Сам Августин свидетельствует, что он нередко слышал расхожее выражение: «Оставь его, пусть поступает, как хочет, он же еще не крещен!» Св. Василий Великий родился в христианской семье, однако принял крещение только в 27 лет, св. Григорий Богослов, сын епископа, — в 30 лет, более 30 лет в момент крещения было св. Амвросию Медиоланскому и блаж. Августину. Этот список «позднокрещенных» можно продолжить: св. Иоанн Златоуст, блаж. Иероним, Руфин и т. д.
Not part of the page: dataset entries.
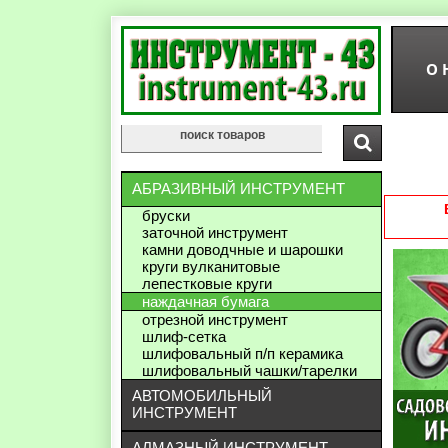
О 
АБРАЗИВНЫЙ ИНСТРУМЕНТ
бруски
заточной инструмент
камни доводчные и шарошки
круги вулканитовые
лепестковые круги
наждачная бумага
отрезной инструмент
шлиф-сетка
шлифовальный п/п керамика
шлифовальный чашки/тарелки
АВТОМОБИЛЬНЫЙ
ИНСТРУМЕНТ
АЛМАЗНЫЙ ИНСТРУМЕНТ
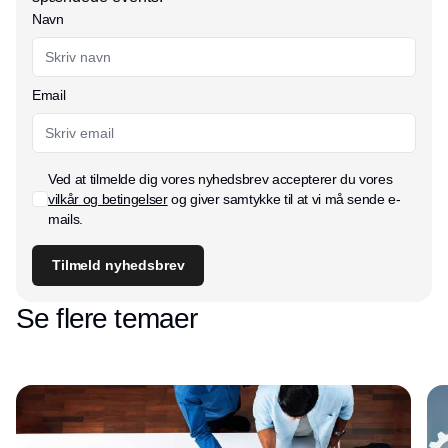
Navn
Email
Ved at tilmelde dig vores nyhedsbrev accepterer du vores
vilkår og betingelser
og giver samtykke til at vi må sende e-
mails.
Tilmeld nyhedsbrev
Se flere temaer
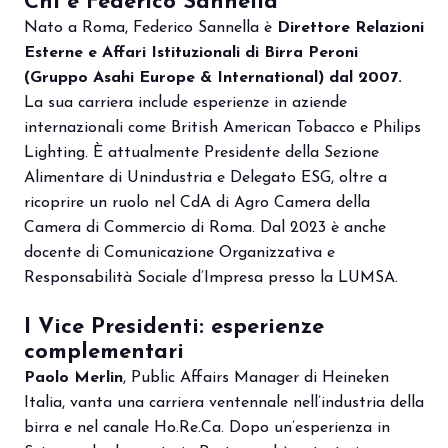
Chi è Federico Sannella
Nato a Roma, Federico Sannella è
Direttore Relazioni
Esterne e Affari Istituzionali di Birra Peroni
arrow_circle_right
PRENOTA IL TUO STAND
S
(Gruppo Asahi Europe & International) dal 2007.
La sua carriera include esperienze in aziende
internazionali come British American Tobacco e Philips
person
AREA RISERVATA VISITATORI
Lighting. È attualmente Presidente della Sezione
Alimentare di Unindustria e Delegato ESG, oltre a
ricoprire un ruolo nel CdA di Agro Camera della
IT
EN
A cura di:
Camera di Commercio di Roma. Dal 2023 è anche
docente di Comunicazione Organizzativa e
Responsabilità Sociale d’Impresa presso la LUMSA.
I Vice Presidenti: esperienze
complementari
Paolo Merlin
, Public Affairs Manager di Heineken
Italia, vanta una carriera ventennale nell’industria della
birra e nel canale Ho.Re.Ca. Dopo un’esperienza in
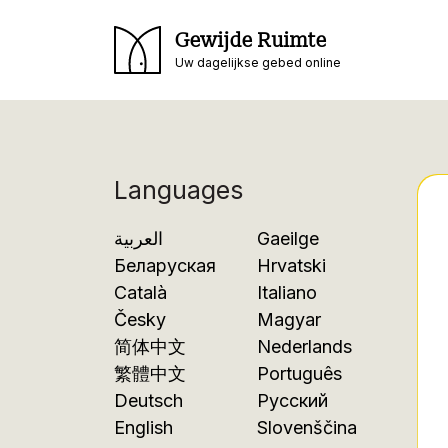
Gewijde Ruimte
Uw dagelijkse gebed online
Languages
العربية
Gaeilge
Беларуская
Hrvatski
Català
Italiano
Česky
Magyar
简体中文
Nederlands
繁體中文
Português
Deutsch
Русский
English
Slovenščina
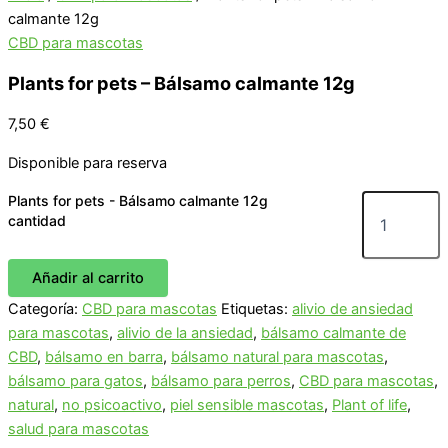
calmante 12g
CBD para mascotas
Plants for pets – Bálsamo calmante 12g
7,50
€
Disponible para reserva
Plants for pets - Bálsamo calmante 12g
cantidad
Añadir al carrito
Categoría:
CBD para mascotas
Etiquetas:
alivio de ansiedad
para mascotas
,
alivio de la ansiedad
,
bálsamo calmante de
CBD
,
bálsamo en barra
,
bálsamo natural para mascotas
,
bálsamo para gatos
,
bálsamo para perros
,
CBD para mascotas
,
natural
,
no psicoactivo
,
piel sensible mascotas
,
Plant of life
,
salud para mascotas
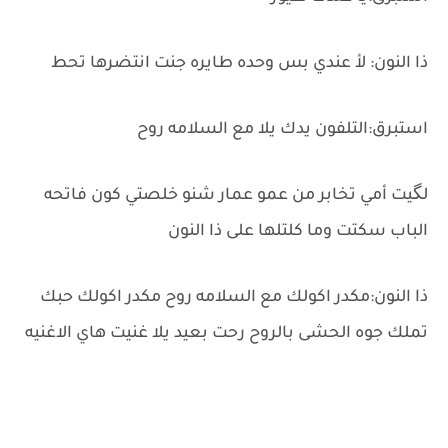
ذا النون: لأ عندي بس وحده طايره جنت انتضرها تحط
استبرق:التلفون يدك يلا مع السلامه روح
لگيت أمي تخابر من عمو عمار شنو خلصتي كون فاتحه
الباب سكتت وما كلتلها على ذا النون
ذا النون:مكدر اكولك مع السلامه روح مكدر اكولك حبك
تملك جوه الحشى بالروح رحت بعيد يلا غنيت هاي الاغنيه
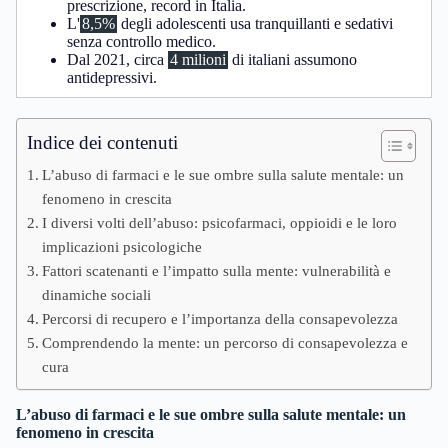
prescrizione, record in Italia.
L'
8,5%
degli adolescenti usa tranquillanti e sedativi
senza controllo medico.
Dal 2021, circa
4 milioni
di italiani assumono
antidepressivi.
Indice dei contenuti
L’abuso di farmaci e le sue ombre sulla salute mentale: un
fenomeno in crescita
I diversi volti dell’abuso: psicofarmaci, oppioidi e le loro
implicazioni psicologiche
Fattori scatenanti e l’impatto sulla mente: vulnerabilità e
dinamiche sociali
Percorsi di recupero e l’importanza della consapevolezza
Comprendendo la mente: un percorso di consapevolezza e
cura
L’abuso di farmaci e le sue ombre sulla salute mentale: un
fenomeno in crescita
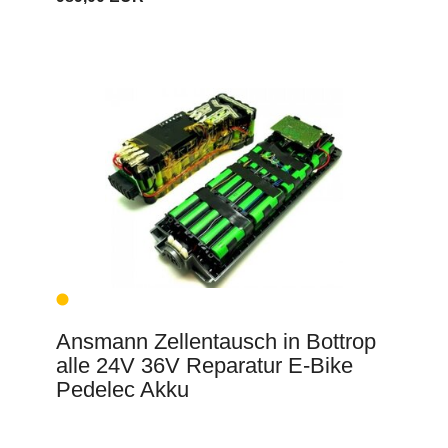
Ansmann Zellentausch in Bottrop
alle 24V 36V Reparatur E-Bike
Pedelec Akku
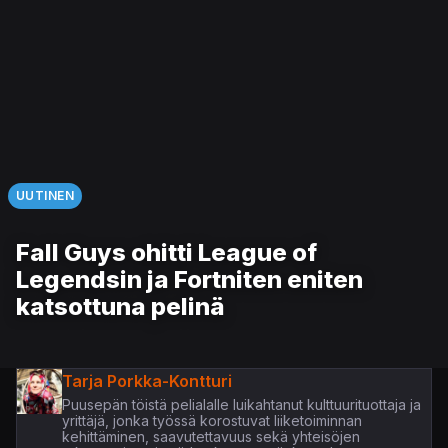
UUTINEN
Fall Guys ohitti League of
Legendsin ja Fortniten eniten
katsottuna pelinä
Tarja Porkka-Kontturi
Puusepän töistä pelialalle luikahtanut kulttuurituottaja ja
yrittäjä, jonka työssä korostuvat liiketoiminnan
kehittäminen, saavutettavuus sekä yhteisöjen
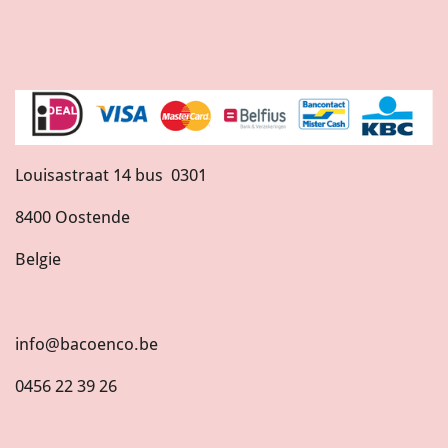
Louisastraat 14 bus 0301
8400 Oostende
Belgie
info@bacoenco.be
0456 22 39 26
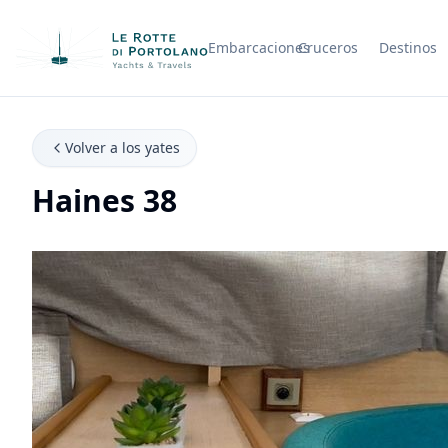
Embarcaciones
Cruceros
Destinos
Nombre de la empresa
Volver a los yates
Haines 38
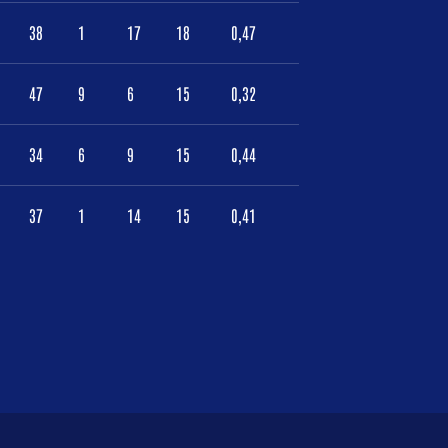
38
1
17
18
0,47
47
9
6
15
0,32
34
6
9
15
0,44
37
1
14
15
0,41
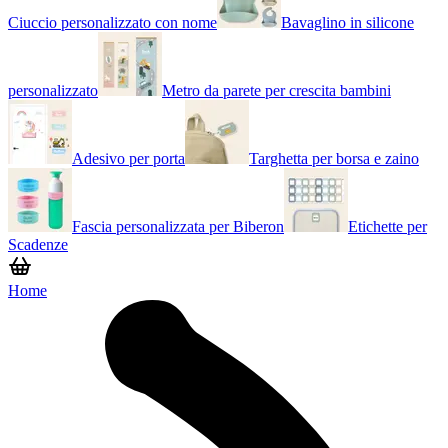
Ciuccio personalizzato con nome
Bavaglino in silicone
personalizzato
Metro da parete per crescita bambini
Adesivo per porta
Targhetta per borsa e zaino
Fascia personalizzata per Biberon
Etichette per
Scadenze
Home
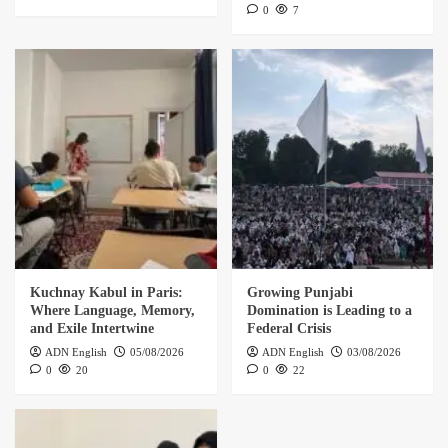
0
7
Kuchnay Kabul in Paris:
Growing Punjabi
Where Language, Memory,
Domination is Leading to a
and Exile Intertwine
Federal Crisis
ADN English
05/08/2026
ADN English
03/08/2026
0
20
0
22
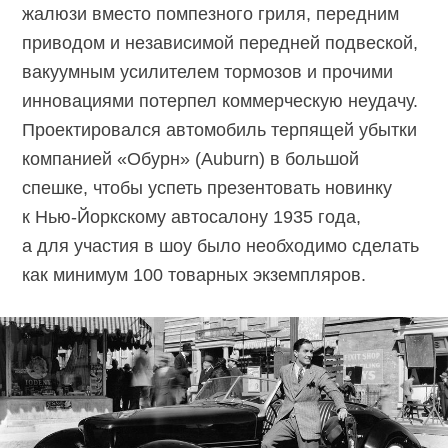
жалюзи вместо помпезного гриля, передним
приводом и независимой передней подвеской,
вакуумным усилителем тормозов и прочими
инновациями потерпел коммерческую неудачу.
Проектировался автомобиль терпящей убытки
компанией «Обурн» (Auburn) в большой
спешке, чтобы успеть презентовать новинку
к
Нью-Йоркскому
автосалону 1935 года,
а для участия в шоу было необходимо сделать
как минимум 100 товарных экземпляров.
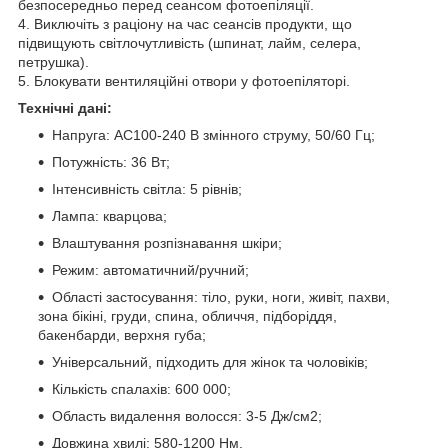
безпосередньо перед сеансом фотоепіляції.
4. Виключіть з раціону на час сеансів продукти, що
підвищують світлочутливість (шпинат, лайм, селера,
петрушка).
5. Блокувати вентиляційні отвори у фотоепіляторі.
Технічні дані:
Напруга: AC100-240 В змінного струму, 50/60 Гц;
Потужність: 36 Вт;
Інтенсивність світла: 5 рівнів;
Лампа: кварцова;
Влаштування розпізнавання шкіри;
Режим: автоматичний/ручний;
Області застосування: тіло, руки, ноги, живіт, пахви,
зона бікіні, груди, спина, обличчя, підборіддя,
бакенбарди, верхня губа;
Універсальний, підходить для жінок та чоловіків;
Кількість спалахів: 600 000;
Область видалення волосся: 3-5 Дж/см2;
Довжина хвилі: 580-1200 Hм.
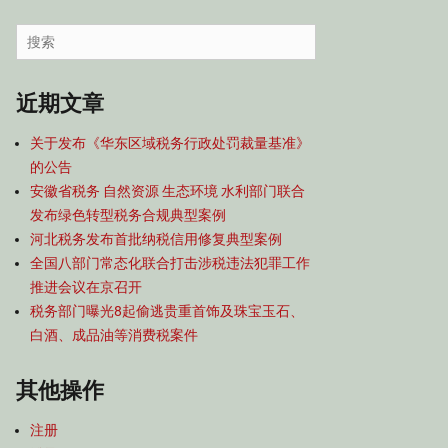
容
导
Search
航
for:
近期文章
关于发布《华东区域税务行政处罚裁量基准》
的公告
安徽省税务 自然资源 生态环境 水利部门联合
发布绿色转型税务合规典型案例
河北税务发布首批纳税信用修复典型案例
全国八部门常态化联合打击涉税违法犯罪工作
推进会议在京召开
税务部门曝光8起偷逃贵重首饰及珠宝玉石、
白酒、成品油等消费税案件
其他操作
注册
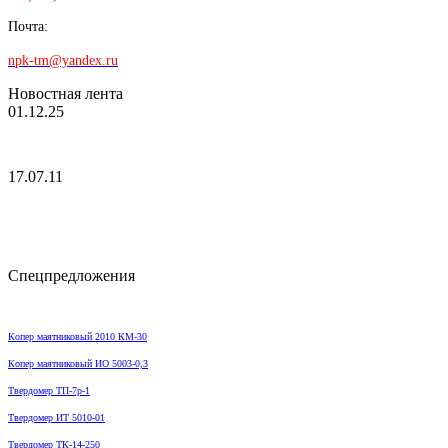
Почта:
npk-tm@yandex.ru
Новостная лента
01.12.25
17.07.11
Спецпредложения
Копер маятниковый 2010 КМ-30
Копер маятниковый ИО 5003-0,3
Твердомер ТП-7р-1
Твердомер ИТ 5010-01
Твердомер ТК-14-250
Однако именно они, став пастырями Церкви, использовали весь свой ораторский дар для проповеди необходимости детского крещения. В 387 г. св. Амвросий Медиоланский обосновывает его ссылкой на ветхозаветное предписание обрезания новорожденных и указывает на то, что некрещеные не могут войти в Царство Небесное (Ин. 3,5). Блаж. Иероним ок. 400 г. называет «тяжелым грехом» христианских родителей откладывание крещения их детей.
Св. Иоанн Златоуст в своих катехизических беседах восклицает: «Ты видишь, как много пользы в крещении… Поэтому мы крестим даже младенцев — хотя они и не осквернены (личными) грехами — чтобы им были дарованы святость, праведность, усыновление, наследование, братство со Христом, чтобы они стали Его членами».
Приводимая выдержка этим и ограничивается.